» WHAT IS NEEDED
As soon as the line containing "concurso dirigido a estudiantes de" appears in the material below, start returning lines exactly, and end with the line containing "educativos, que han".

» DATA FOR ANALYSIS
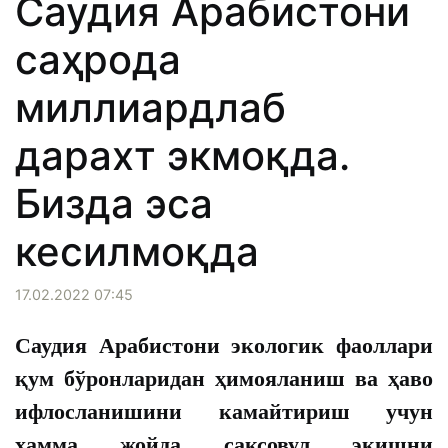
Саудия Арабистони
саҳрода
миллиардлаб
дарахт экмоқда.
Бизда эса
кесилмоқда
17.02.2022 07:45
Саудия Арабистони экологик фаоллари
қум бўронларидан ҳимояланиш ва ҳаво
ифлосланишини камайтириш учун
ҳамма жойда саксовул экишни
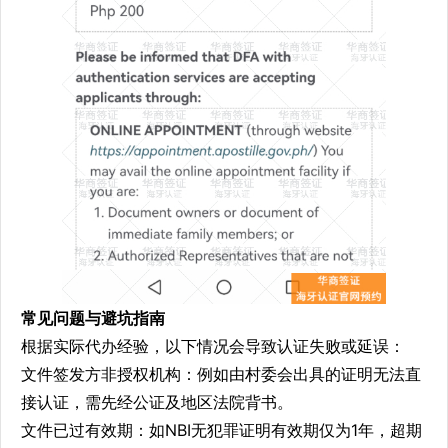
常见问题与避坑指南
根据实际代办经验，以下情况会导致认证失败或延误：
文件签发方非授权机构：例如由村委会出具的证明无法直
接认证，需先经公证及地区法院背书。
文件已过有效期：如NBI无犯罪证明有效期仅为1年，超期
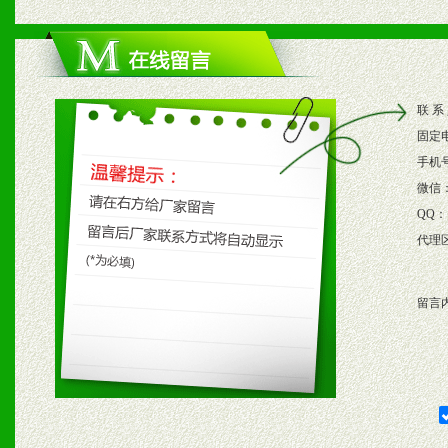
1、根据区域市场协助制定
2、根据具体情况公司给予
联 系
3、根据市场需要，派驻区
固定
保产品顺利销售。
手机
微信
4、根据市场情况公司给予
QQ：
代理
购支持。
留言
五、退换货制度
1、给予前期市场操作一定
2、对于临期，滞销品给予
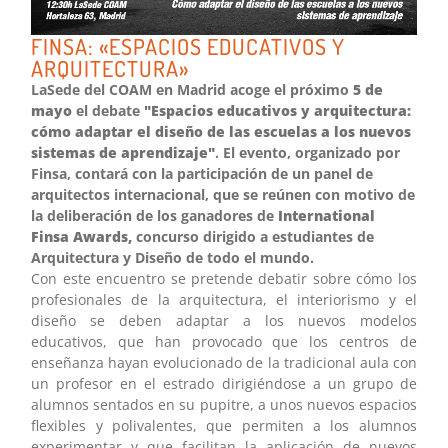
FINSA: «ESPACIOS EDUCATIVOS Y
ARQUITECTURA»
LaSede del COAM en Madrid acoge el próximo
5 de
mayo
el debate
"Espacios educativos y arquitectura:
cómo adaptar el diseño de las escuelas a los nuevos
sistemas de aprendizaje"
. El evento, organizado por
Finsa, contará con la participación de un panel de
arquitectos internacional, que se reúnen con motivo de
la deliberación de los ganadores de
International
Finsa Awards,
concurso dirigido a estudiantes de
Arquitectura y Diseño de todo el mundo.
Con este encuentro se pretende debatir sobre cómo los
profesionales de la arquitectura, el interiorismo y el
diseño se deben adaptar a los nuevos modelos
educativos, que han provocado que los centros de
enseñanza hayan evolucionado de la tradicional aula con
un profesor en el estrado dirigiéndose a un grupo de
alumnos sentados en su pupitre, a unos nuevos espacios
flexibles y polivalentes, que permiten a los alumnos
experimentar y que facilitan la aplicación de nuevos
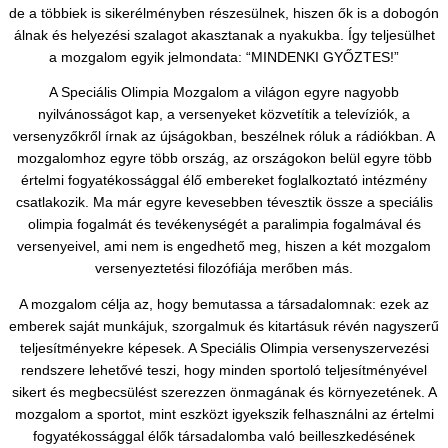
de a többiek is sikerélményben részesülnek, hiszen ők is a dobogón
álnak és helyezési szalagot akasztanak a nyakukba. Így teljesülhet
a mozgalom egyik jelmondata: “MINDENKI GYŐZTES!”
A Speciális Olimpia Mozgalom a világon egyre nagyobb
nyilvánosságot kap, a versenyeket közvetítik a televíziók, a
versenyzőkről írnak az újságokban, beszélnek róluk a rádiókban. A
mozgalomhoz egyre több ország, az országokon belül egyre több
értelmi fogyatékossággal élő embereket foglalkoztató intézmény
csatlakozik. Ma már egyre kevesebben tévesztik össze a speciális
olimpia fogalmát és tevékenységét a paralimpia fogalmával és
versenyeivel, ami nem is engedhető meg, hiszen a két mozgalom
versenyeztetési filozófiája merőben más.
A mozgalom célja az, hogy bemutassa a társadalomnak: ezek az
emberek saját munkájuk, szorgalmuk és kitartásuk révén nagyszerű
teljesítményekre képesek. A Speciális Olimpia versenyszervezési
rendszere lehetővé teszi, hogy minden sportoló teljesítményével
sikert és megbecsülést szerezzen önmagának és környezetének. A
mozgalom a sportot, mint eszközt igyekszik felhasználni az értelmi
fogyatékossággal élők társadalomba való beilleszkedésének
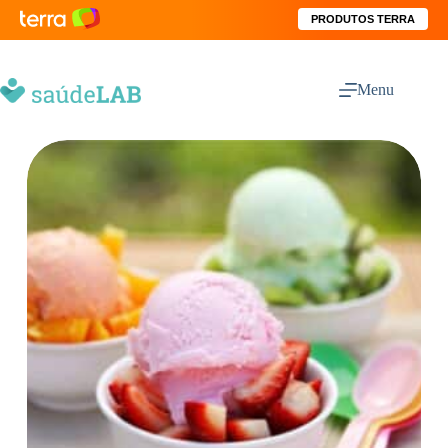
PRODUTOS TERRA
Menu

» WRITTEN RESPONSE
concurso dirigido a estudiantes de
Arquitectura y Diseño de todo el mundo.
Con este encuentro se pretende debatir sobre cómo los
profesionales de la arquitectura, el interiorismo y el
diseño se deben adaptar a los nuevos modelos
educativos, que han provocado que los centros de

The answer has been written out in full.